Archaeologist of Etruscan civilization and art. In 1937, Pallottino wrote an article debunking the so-called "Etruscan Warrior" purchased by the Metropolitan Museum of Art (by John Marshall under the direction of Gisela M. A. Richter, q.v.) as a forgery.  Richter remained unconvinced, but Pallottino was ultimately proven correct by the scholar Harold Parsons in 1961. Pallottino pointed out the Greek Hellenized world that Etruscan art emerged from. He wrote the volume on Etruscan Painting (1952) for Albert Skira's series on Great Centuries of Painting. In 1971 his Civiltà artistica etrusco-italica summarized the previous two generations of  work in Italian archaeology.

Home Country:  Italy

Sources:  Brilliant, Richard.  "Introduction."  Roman Art: from the Republic to Constantine.  New York: Phaidon, 1974, p. 17, mentioned; Tomkins, Calvin.  Merchants and Masterpieces: The Story of the Metropolitan Museum of Art.  2nd. ed.  New York: Henry Holt, 1989, p. 126.

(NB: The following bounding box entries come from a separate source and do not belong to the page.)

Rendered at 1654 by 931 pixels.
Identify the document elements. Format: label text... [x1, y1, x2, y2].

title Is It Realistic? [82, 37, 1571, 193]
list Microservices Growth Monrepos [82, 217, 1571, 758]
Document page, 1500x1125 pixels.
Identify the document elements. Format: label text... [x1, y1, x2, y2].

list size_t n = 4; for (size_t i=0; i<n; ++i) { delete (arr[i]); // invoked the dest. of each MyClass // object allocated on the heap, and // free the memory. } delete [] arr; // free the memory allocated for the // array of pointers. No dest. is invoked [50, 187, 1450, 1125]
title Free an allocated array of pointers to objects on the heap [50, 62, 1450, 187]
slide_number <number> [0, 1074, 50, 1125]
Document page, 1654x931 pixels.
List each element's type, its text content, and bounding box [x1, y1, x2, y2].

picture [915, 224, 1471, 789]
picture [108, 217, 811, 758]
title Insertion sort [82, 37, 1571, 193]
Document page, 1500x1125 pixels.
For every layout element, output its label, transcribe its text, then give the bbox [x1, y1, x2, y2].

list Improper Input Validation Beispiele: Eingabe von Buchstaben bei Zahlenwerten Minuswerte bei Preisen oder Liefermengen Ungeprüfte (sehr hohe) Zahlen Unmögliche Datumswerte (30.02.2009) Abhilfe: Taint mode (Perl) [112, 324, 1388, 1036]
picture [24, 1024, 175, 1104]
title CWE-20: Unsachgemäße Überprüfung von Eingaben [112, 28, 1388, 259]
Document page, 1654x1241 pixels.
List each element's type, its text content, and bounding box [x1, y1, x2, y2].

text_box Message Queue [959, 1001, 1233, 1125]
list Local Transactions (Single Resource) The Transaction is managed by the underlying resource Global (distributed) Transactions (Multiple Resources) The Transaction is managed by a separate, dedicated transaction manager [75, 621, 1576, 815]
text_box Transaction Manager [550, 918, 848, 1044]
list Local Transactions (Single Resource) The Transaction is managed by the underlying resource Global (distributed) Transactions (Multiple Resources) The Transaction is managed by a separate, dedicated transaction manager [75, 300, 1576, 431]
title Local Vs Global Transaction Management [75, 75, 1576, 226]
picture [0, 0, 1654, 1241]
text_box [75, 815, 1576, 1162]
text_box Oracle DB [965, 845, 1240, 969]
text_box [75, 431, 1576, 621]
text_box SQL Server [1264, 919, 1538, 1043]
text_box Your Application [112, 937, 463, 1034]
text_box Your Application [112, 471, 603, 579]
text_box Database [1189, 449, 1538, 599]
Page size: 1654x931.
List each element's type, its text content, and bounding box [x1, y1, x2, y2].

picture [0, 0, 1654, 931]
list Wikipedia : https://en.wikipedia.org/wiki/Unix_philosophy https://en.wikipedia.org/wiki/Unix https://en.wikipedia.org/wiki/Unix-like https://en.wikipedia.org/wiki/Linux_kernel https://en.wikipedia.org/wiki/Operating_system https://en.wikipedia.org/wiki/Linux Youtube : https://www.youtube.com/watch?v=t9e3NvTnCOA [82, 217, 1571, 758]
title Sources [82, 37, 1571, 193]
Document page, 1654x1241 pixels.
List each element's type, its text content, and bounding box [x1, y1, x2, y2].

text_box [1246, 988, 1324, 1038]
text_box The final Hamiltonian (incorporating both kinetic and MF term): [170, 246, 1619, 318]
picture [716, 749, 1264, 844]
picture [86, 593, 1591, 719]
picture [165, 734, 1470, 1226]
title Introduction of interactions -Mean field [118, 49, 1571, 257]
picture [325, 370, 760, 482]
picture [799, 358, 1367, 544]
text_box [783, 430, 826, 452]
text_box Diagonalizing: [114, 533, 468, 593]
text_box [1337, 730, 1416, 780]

Bibliography:  and Jucker, Hans. Art of the Etruscans. London: Thames and Hudson, 1955; Arte figurativa e ornamentale. Rome: C. Colombo, 1940; Che cos’è l’archeologia.  Florence: Sansoni, 1963, English, The Meaning of Archaeology.  New York: H. N. Abrams 1968; Etruscan Painting. Geneva: Skira, 1952; Etruscologia. Milan: Hoepli, 1942, English, The Etruscans.  David Ridgway, editor.  Bloomington, IN: Indiana University Press, 1975; L'orgine degli Etruschi.  Rome:  Tumminelli, 1947; Mostra dell'Arte e della civiltà etrusca. Milan: Silvana, 1955; Civiltà artistica etrusco-italica. Florence: Sansoni, 1971.